Hopping right out of our jolly descriptions we find our rag-tag team of rarely-do-wells in a fight for not only their life but — well, honestly, let’s not exaggerate here — mostly just their life.
Jumping from what appears to conveniently be a phenomenal drinking game of “try and guess what’s going to happen next” — you take a shot every time you’re wrong, you’ll be dead by the thirty-minute mark, I’m not responsible for your liver — in a film so absurd you will not guess. Trust me. You will not guess.

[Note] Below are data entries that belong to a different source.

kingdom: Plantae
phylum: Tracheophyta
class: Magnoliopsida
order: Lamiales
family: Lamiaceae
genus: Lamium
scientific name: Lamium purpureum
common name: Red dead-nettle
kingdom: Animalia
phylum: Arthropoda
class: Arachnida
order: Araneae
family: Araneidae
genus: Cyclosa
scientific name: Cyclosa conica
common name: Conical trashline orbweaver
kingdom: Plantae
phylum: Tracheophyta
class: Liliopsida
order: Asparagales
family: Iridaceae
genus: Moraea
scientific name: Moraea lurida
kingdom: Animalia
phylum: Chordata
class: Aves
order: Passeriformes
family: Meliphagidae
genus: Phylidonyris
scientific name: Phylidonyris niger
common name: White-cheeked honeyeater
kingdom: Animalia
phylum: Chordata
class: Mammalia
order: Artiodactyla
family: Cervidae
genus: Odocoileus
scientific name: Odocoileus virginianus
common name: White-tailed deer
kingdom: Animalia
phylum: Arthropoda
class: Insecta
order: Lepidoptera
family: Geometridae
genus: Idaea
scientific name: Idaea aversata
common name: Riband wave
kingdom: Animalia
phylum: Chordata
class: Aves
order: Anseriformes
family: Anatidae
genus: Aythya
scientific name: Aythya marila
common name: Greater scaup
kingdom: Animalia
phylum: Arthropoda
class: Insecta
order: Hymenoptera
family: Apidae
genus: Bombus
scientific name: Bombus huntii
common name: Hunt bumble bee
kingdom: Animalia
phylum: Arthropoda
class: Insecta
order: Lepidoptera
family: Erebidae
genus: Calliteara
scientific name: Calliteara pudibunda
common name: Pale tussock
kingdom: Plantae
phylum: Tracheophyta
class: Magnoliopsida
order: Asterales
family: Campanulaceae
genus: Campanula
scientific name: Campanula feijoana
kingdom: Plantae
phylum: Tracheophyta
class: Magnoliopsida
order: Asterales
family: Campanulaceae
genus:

Plot plot plot, time-space man says, “47 cents” (they really could of went for the classic 42 here I swear) — and everyone nods, and suddenly we find ourselves deep in the trenches of a zomboid Black Mirror project that forgot to tell its extras that they’re done filming for the day. They’re still there. Still shambling. Still wondering if craft services is ever coming back. Featuring a — well, let’s just say it’s got a lot of furBALLS. If you know, you know. If you don’t know, you’ll find out, and you’ll never be the same. With a couple of Scooby snacks for the road, Clifford the Thing clomps away into the moonlight without a moment to spare, leaving behind only questions and a faint smell of glitter. (can you smell glitter?)

While we swing back to the main timeline — in a galaxy way too close we’re given our ever-perpetuating villain speech. You know the one. “Me good, your plan bad, I am good, listen to good, me — why? Because.” It’s a villain thing. You get it. You’ve seen it a hundred times. But here? Here it fails. Miserably. At the hands of common sense herself. And let me tell you, watching common sense win? In this economy? In this timeline? It’s refreshing. It’s cathartic. its…wait…
A 4/5 movie for the premise alone. A 4.3/5 movie for execution.
An exhaustingly wild ride through and through — like a theme park attraction designed by someone who’s never actually been to a theme park but has heard rumors — and I would do it again for the 118th time. Maybe the 119th. Maybe I’ll just move in. Set up a little cot. Watch it on loop until I forget what reality even looks like. At this point, I’m not sure I’d notice the difference.